Health Canada Inaction in Response to Court Decision Causes Continued Suffering, Says Canadians for Safe Access
November 27, 2003: Despite an October 7th Ontario Appellate Court decision that found Health Canada's Marijuana Medical Access Regulations (MMAR) unconstitutional, Health Canada has yet to make the required court-ordered changes to the program.
The Ontario Appellate Court upheld an earlier ruling in the Hitzig case that forced the federal government to make cannabis available to 600+ MMAR license holders with a proven medical need for this herb.
In their ruling, the Appellate Court judges took the unusual step of amending certain restrictions found in the MMAR. The court struck down the requirement for a 2nd specialist, which they considered onerous and unnecessary.
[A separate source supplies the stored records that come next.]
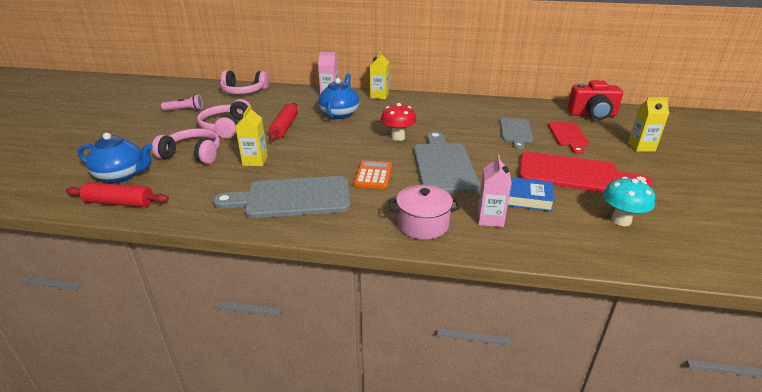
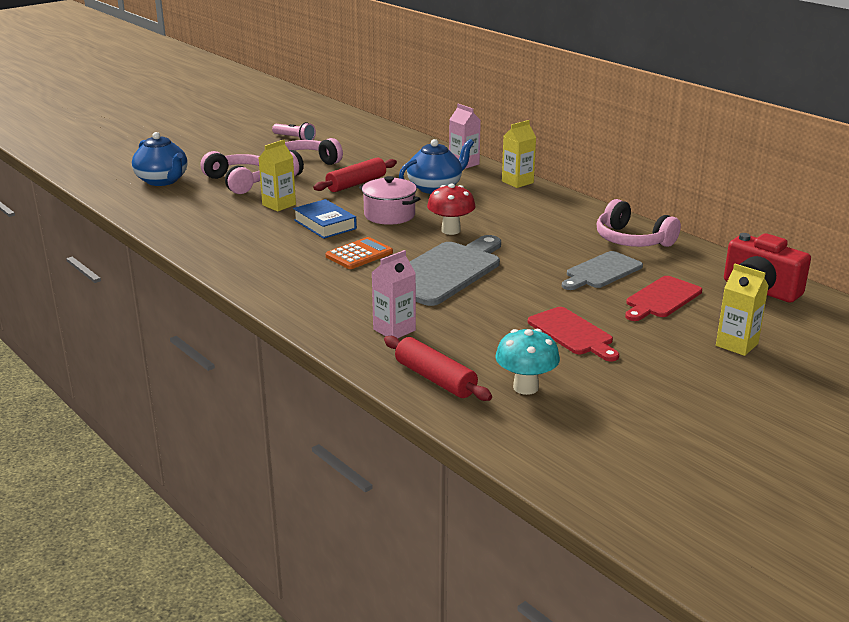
camera: 40 degrees right, 5 degrees down
red rolling pin [66,182,169,207] -> red rolling pin moved to [384,336,492,401]
grey cutting board [213,176,351,218] -> none
pink headphones [220,70,269,94] -> pink headphones moved to [597,199,681,247]
pink pot [389,185,460,240] -> pink pot moved to [359,176,420,225]
blue book [508,177,555,212] -> blue book moved to [293,199,357,239]
red cutting board [519,152,653,193] -> red cutting board [528,307,619,361], size x0.61

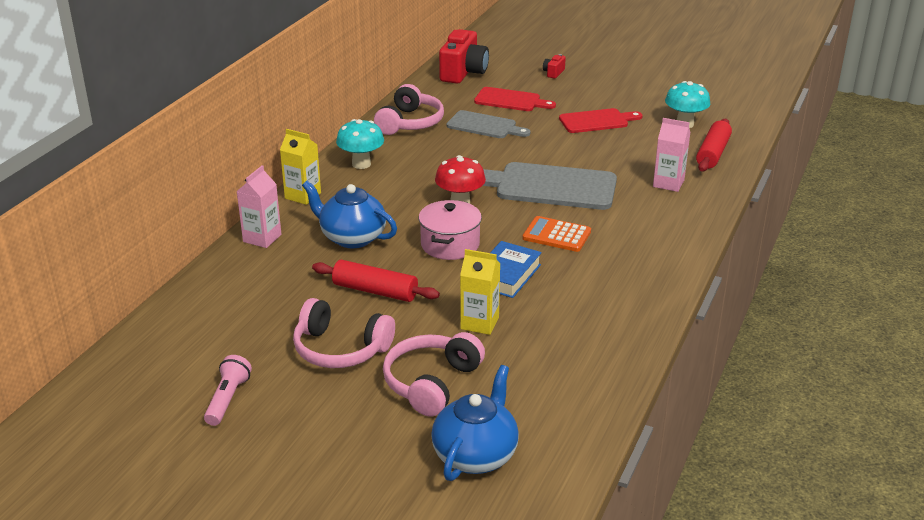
camera: 115 degrees left, 5 degrees up
red cutting board [528,307,619,361] -> red cutting board turned 45 degrees clockwise [559,108,643,133]
yellow carton [716,264,769,356] -> red camera [543,54,566,79]
none -> turquoise mushroom [336,119,384,169]

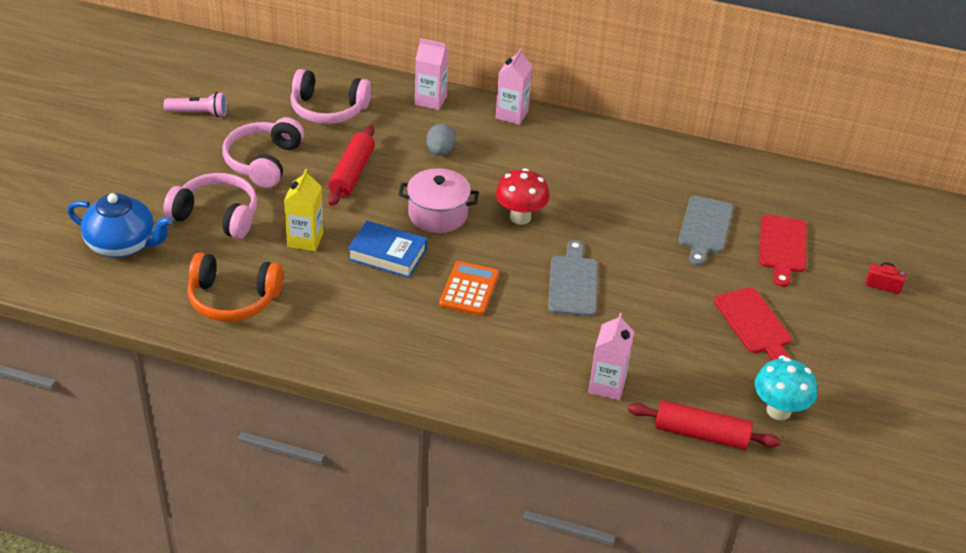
camera: 80 degrees right, 10 degrees up
yellow carton [280,129,321,205] -> pink carton [496,48,532,125]
blue teapot [302,181,397,248] -> grey egg [426,124,456,156]
turquoise mushroom [336,119,384,169] -> none
pink headphones [374,84,444,135] -> pink headphones moved to [291,69,372,124]
red camera [439,29,489,84] -> none
grey cutting board [483,162,617,210] -> grey cutting board [548,240,598,317], size x0.61
none -> orange headphones [187,252,283,322]

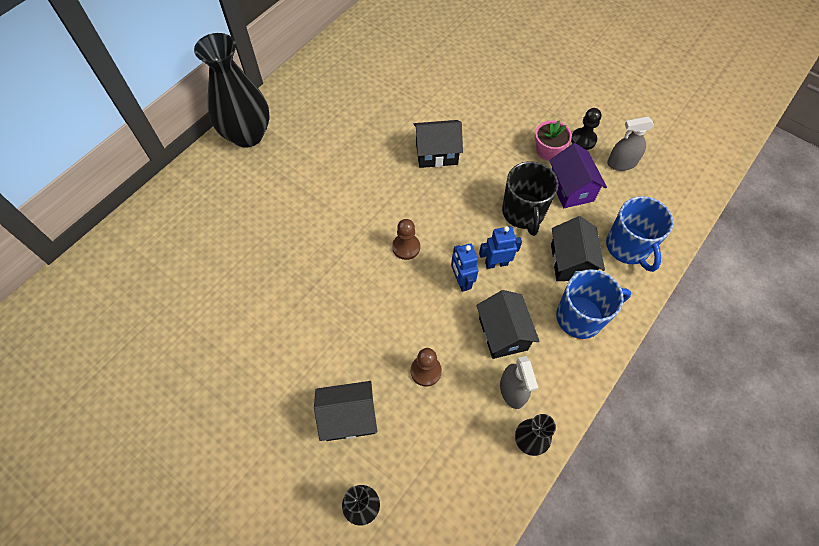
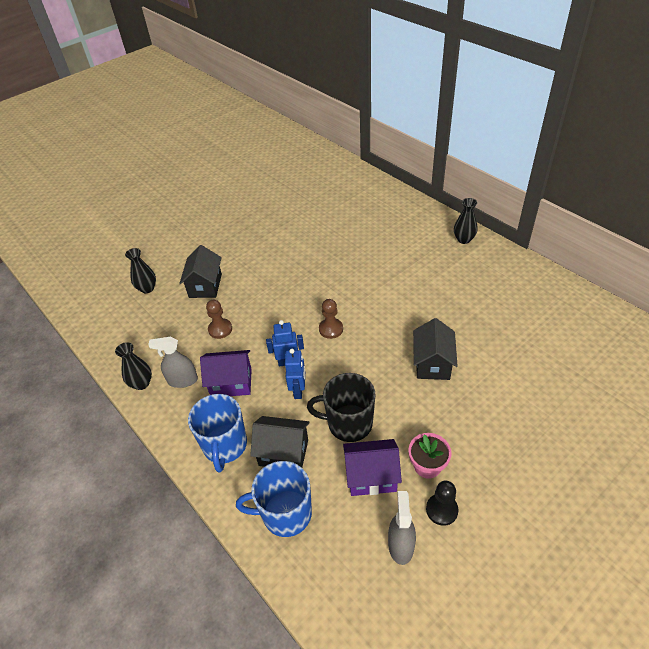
camera: 105 degrees right, 15 degrees down
black vase [194,33,270,148] -> black vase [454,198,478,244], size x0.48
black house [476,290,540,359] -> purple house [200,350,252,396]

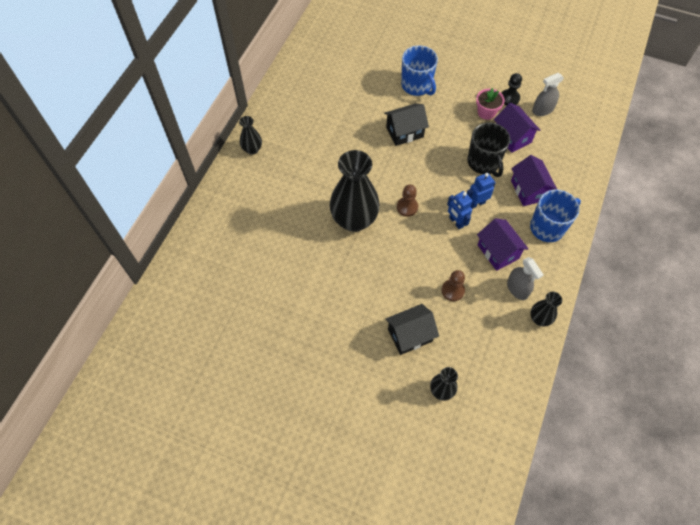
camera: 120 degrees left, 15 degrees up
blue mug [236,461,312,537] -> blue mug moved to [401,45,438,96]
black house [250,416,310,468] -> purple house [511,155,557,206]
none -> black vase [330,150,380,232]

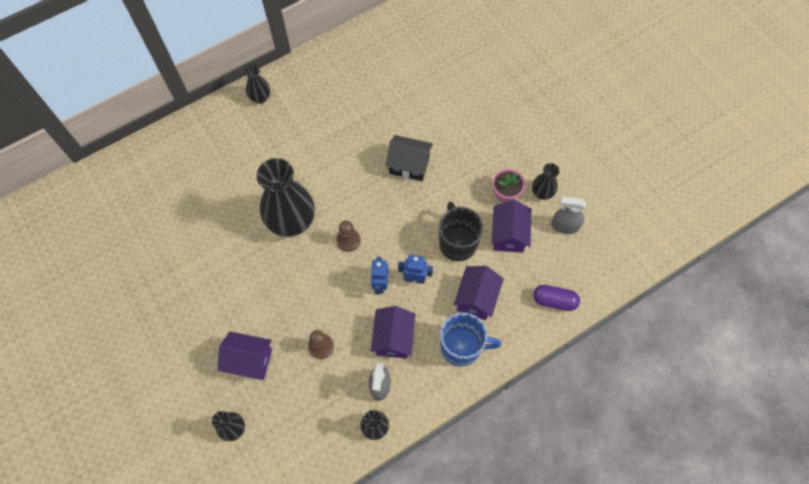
camera: 35 degrees right, 5 degrees up
black house [386,304,439,355] -> purple house [218,332,272,380]
blue mug [401,45,438,96] -> none
black mug [467,123,510,177] -> black mug turned 150 degrees clockwise [439,201,483,261]
black pawn [501,73,522,105] -> black vase [532,163,559,200]
none -> purple capsule [533,285,580,311]

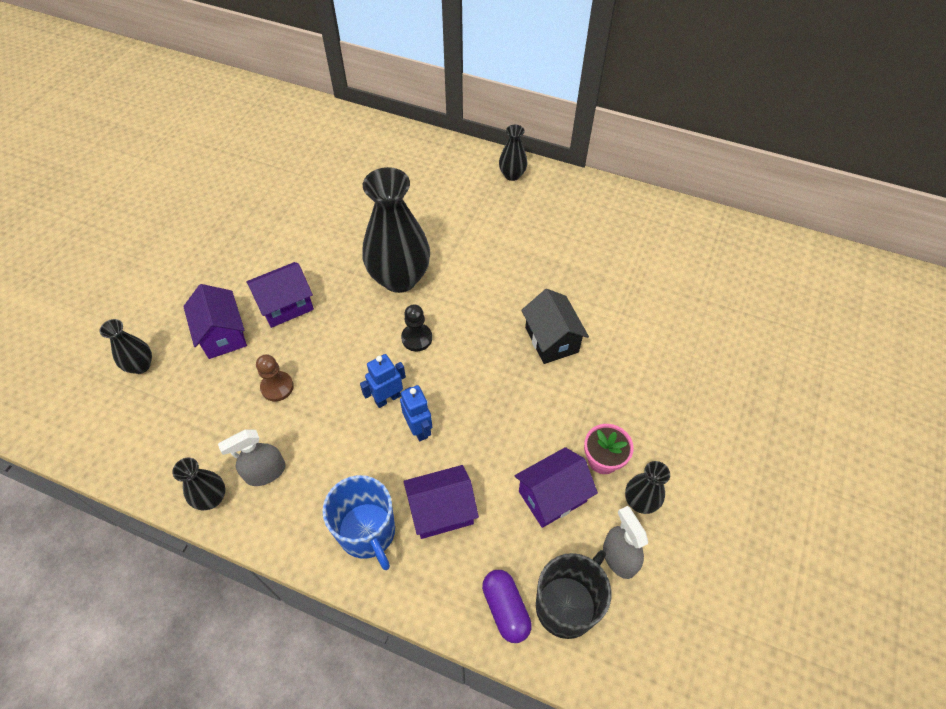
camera: 55 degrees right, 10 degrees down
brown pawn [336,221,360,252] -> black pawn [401,305,432,352]
purple house [371,306,416,359] -> purple house moved to [246,262,314,328]
black mug [439,201,483,261] -> black mug moved to [536,550,612,639]

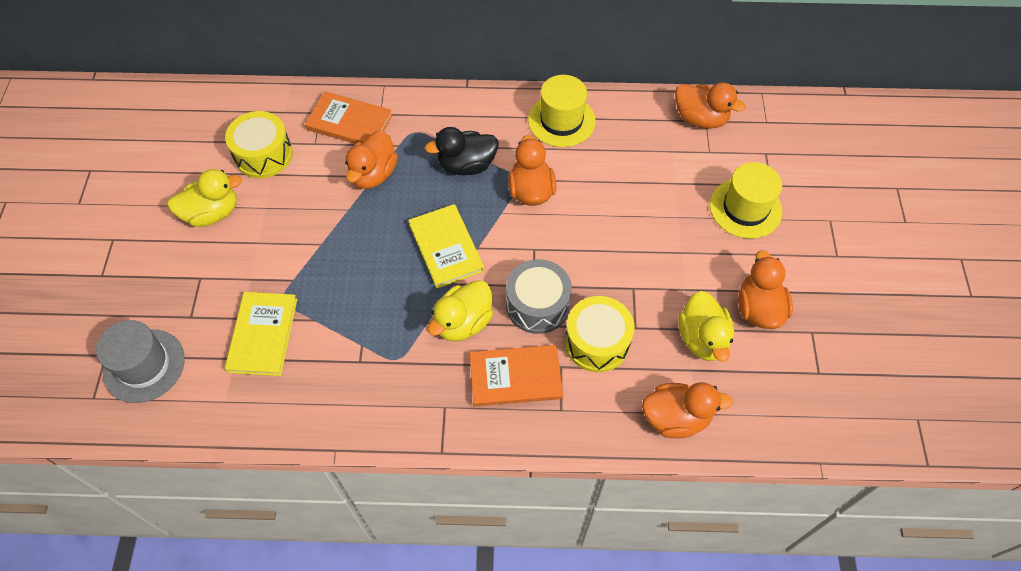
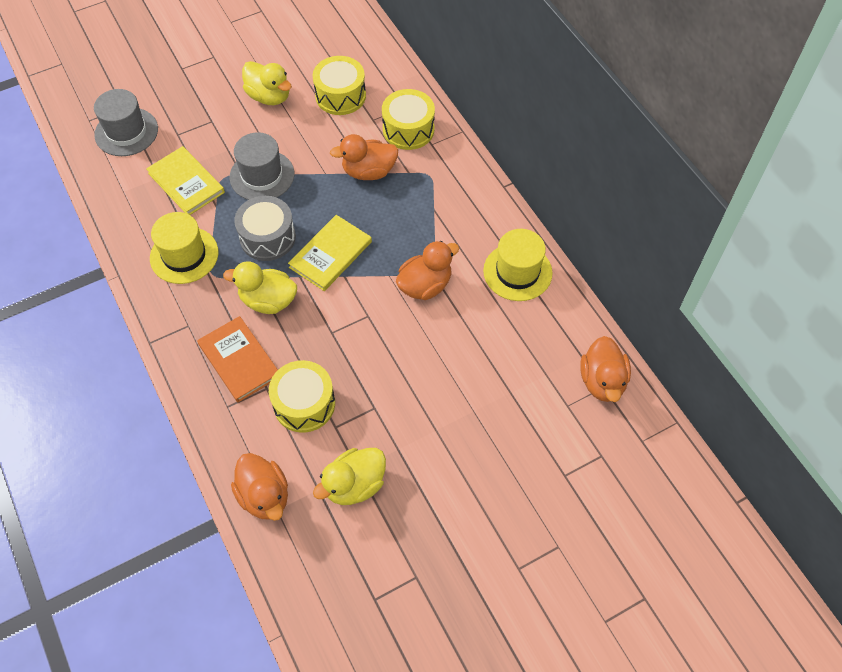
camera: 60 degrees right, 0 degrees up
yellow book [225,292,297,376] -> yellow book turned 75 degrees clockwise [146,146,225,215]
orange book [305,91,392,144] -> yellow drum [382,89,435,150]
black duck [425,127,499,175] -> none
grey drum [506,259,572,334] -> grey drum moved to [234,196,296,261]
yellow hat [710,162,782,239] -> yellow hat moved to [150,212,219,284]
orange duck [738,250,793,329] -> none
none -> grey hat [229,132,294,200]

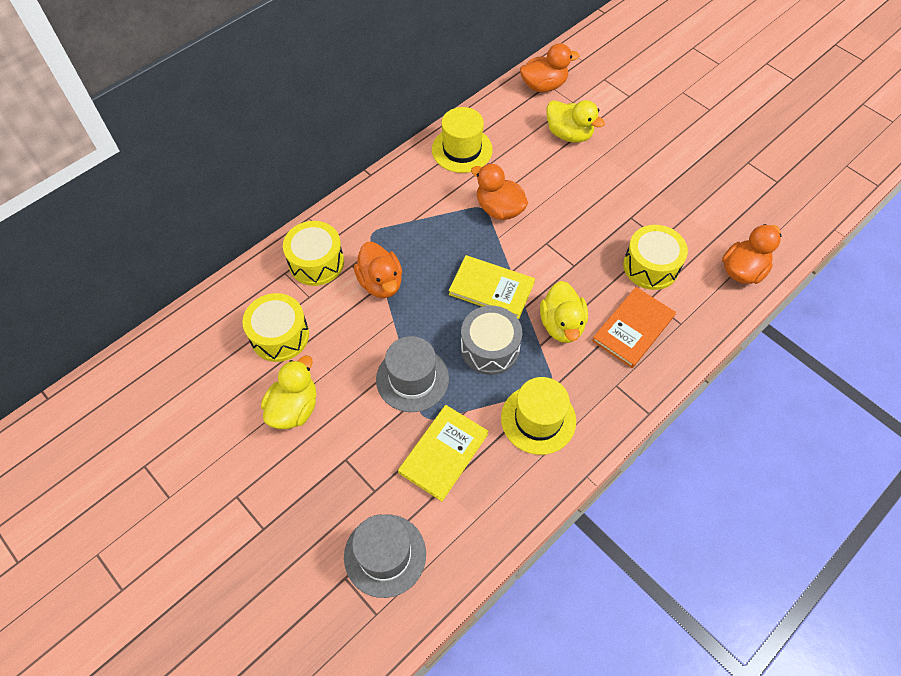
camera: 105 degrees left, 0 degrees up
yellow duck [313,448,386,505] -> yellow duck moved to [546,100,605,143]

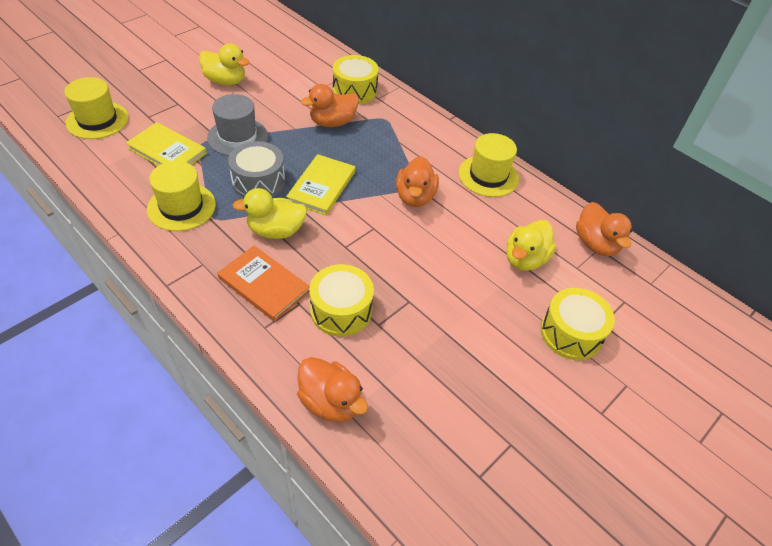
camera: 85 degrees right, 10 degrees down
yellow drum [242,293,309,362] -> yellow drum moved to [541,288,615,360]
grey hat [344,514,426,598] -> yellow hat [64,77,129,139]
orange duck [471,163,528,220] -> orange duck turned 150 degrees clockwise [396,156,439,207]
The court also removed limitations on the number of licensees that a designated 3rd party cultivator could supply, as well as a restriction on how many licensed cultivators could grow in one location. The judges ruling further allows for financial compensation for legal growers.
The stated goal of the Appellate Court was to establish a licensing protocol and a positive legal climate for Canadaís network of compassion clubs. The court decision reads:
" ...a central component of the Government's case is that there is an established part of the black market, which has historically provided a safe source of marihuana to those with the medical need for it, and that there is therefore no supply issue. The Government says that these "unlicensed suppliers" should continue to serve as the source of supply for those with a medical exemption. Since our remedy in effect simply clears the way for a licensing of these suppliers, the Government cannot be heard to argue that our remedy is unworkable."
This order was effective immediately, with the Appellate Judges specifically pointing to the violation of rights that would occur should this decision be delayed or suspended: " ...To suspend our remedy if they may die in the meantime is, in our view, inconsistent with fundamental Charter values." In spite of this, Health Canada has failed to enact the changes ordered by this court.
"Sadly, Health Canada has turned what should be an important health issue into a court matter," says Alison Myrden, one of the Hitzig complainants and a legal user of cannabis. "Their inaction is literally putting lives at risk."
According to a study presented by Michelle Furler at the 2003 Ontario HIV Treatment Network Research Conference, nearly 1 in 3 (29%) of HIV patients in Ontario are currently using cannabis for medical purposes [i]. Health Canada's Office of Cannabis Medical Access, which currently licenses only 150 people a year, is completely unprepared and unsuited to helping this number of chronically ill.
Canadians for Safe Access questions why Health Canada is prolonging the suffering of some of Canadaís sickest citizens.
"It's time for Health Canada to live up to its numerous court obligations by recognizing the legitimacy of compassion clubs" states Philippe Lucas, Director of Canadians for Safe Access and a legal user of cannabis, who adds that the decision to use therapeutic cannabis should be made between a health care practitioner and a patient. "Why should a bureaucrat in Ottawa whom I've never met be the final judge of whether or not I qualify to use medicinal cannabis? We could learn much from the Dutch medical cannabis program, where cannabis is immediately available with a simple doctor's recommendation The success of our national medicinal cannabis program depends on its immediate decentralization; as the Ontario HIV/AIDS study shows, people's lives depend on safe access to cannabis right now."
Canadians for Safe Access (www.safeaccess.ca) is a non-profit medicinal cannabis patients rights group.